Ketersediaan buku-buku terjemahan tersebut dimanfaatkan oleh kalangan Muslim untuk berkenalan dengan ilmu pengetahuan dan filsafat, seperti yang telah dilakukan oleh orang-orang Yahudi, Kristen, dan Majusi pada masa-masa sebelum munculnya Islam.
Kegiatan penerjemahan dalam perkembangan berikutnya, telah memunculkan tiga kelompok ahli ilmu pengetahuan. Pertama, mereka yang memusatkan perhatian pada cabang-cabang ilmu pengetahuan saja. Kelompok pertama ini disebut para ilmuwan.
Kedua, mereka yang selain mengkaji dan mengembangkan berbagai cabang ilmu pengetahuan, juga memusatkan perhatian pada bidang filsafat. Kelompok kedua dinamakan para filsuf. Ketiga, yakni mereka yang berupaya menguasai berbagai cabang ilmu pengetahuan dan filsafat untuk keperluan berteologi. Kelompok yang terakhir ini disebut para teolog.
Ilmu filsafat dalam Islam pertama kali muncul dan berkembang di wilayah-wilayah Islam belahan timur, terutama di Baghdad. Baru tiga abad kemudian, ilmu filsafat ini berkembang luas di dunia Islam belahan barat yang berpusat di Cordoba (Spanyol).
Keterlambatan tersebut disebabkan oleh kenyataan bahwa buku-buku yang dihasilkan di dunia Islam belahan timur baru masuk secara besar-besaran ke dunia Islam belahan barat sejak paruh kedua abad ke-4 H, dengan dorongan dan bantuan dari pihak penguasa, terutama pada masa pemerintahan Khalifah Hakam II (350-366 H/937-953 M) di Andalusia.
Berkembangnya ilmu filsafat di dunia Islam ini pada akhirnya telah melahirkan sejumlah filsuf terkenal dari kalangan Muslim. Mereka antara lain Al-Kindi, Ar-Razi, Al-Farabi, Ibnu Maskawaih, Ibnu Sina, Ibnu Bajjah, Ibnu Tufail, dan Ibnu Rusyd.

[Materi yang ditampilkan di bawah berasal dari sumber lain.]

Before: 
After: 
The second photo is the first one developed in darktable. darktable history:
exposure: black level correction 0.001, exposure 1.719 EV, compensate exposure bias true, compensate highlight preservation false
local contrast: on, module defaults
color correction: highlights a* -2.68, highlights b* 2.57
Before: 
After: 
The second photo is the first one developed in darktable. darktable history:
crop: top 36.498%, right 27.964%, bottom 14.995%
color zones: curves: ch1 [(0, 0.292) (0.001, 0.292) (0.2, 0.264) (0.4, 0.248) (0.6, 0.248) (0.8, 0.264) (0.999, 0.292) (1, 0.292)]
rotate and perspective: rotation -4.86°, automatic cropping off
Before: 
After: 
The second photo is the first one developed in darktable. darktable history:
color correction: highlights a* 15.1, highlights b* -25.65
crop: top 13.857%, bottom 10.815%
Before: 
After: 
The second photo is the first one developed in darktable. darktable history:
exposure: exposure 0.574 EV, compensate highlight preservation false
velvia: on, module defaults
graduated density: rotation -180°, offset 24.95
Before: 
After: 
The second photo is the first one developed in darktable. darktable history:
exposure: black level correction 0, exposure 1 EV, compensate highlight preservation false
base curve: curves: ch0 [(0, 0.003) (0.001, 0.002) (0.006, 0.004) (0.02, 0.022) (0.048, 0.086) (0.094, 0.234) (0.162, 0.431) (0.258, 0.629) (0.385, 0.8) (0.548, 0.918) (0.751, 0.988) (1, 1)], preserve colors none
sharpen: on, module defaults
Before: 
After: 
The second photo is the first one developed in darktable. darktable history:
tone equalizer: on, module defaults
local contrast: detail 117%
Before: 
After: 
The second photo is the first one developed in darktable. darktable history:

Dengan memanfaatkan materi filsafat dari para filsuf Yunani, seperti Plato, Aristoteles, Pitagoras, Demokritos dan Plotinus, serta berpegang teguh pada ajaran Alquran dan hadits Nabi SAW, para filsuf Muslim membangun satu corak filsafat baru yang kini dikenal sebagai filsafat Islam. Dan karena dihasilkan dalam zaman klasik Islam, maka filsafat mereka sering disebut dengan filsafat klasik Islam.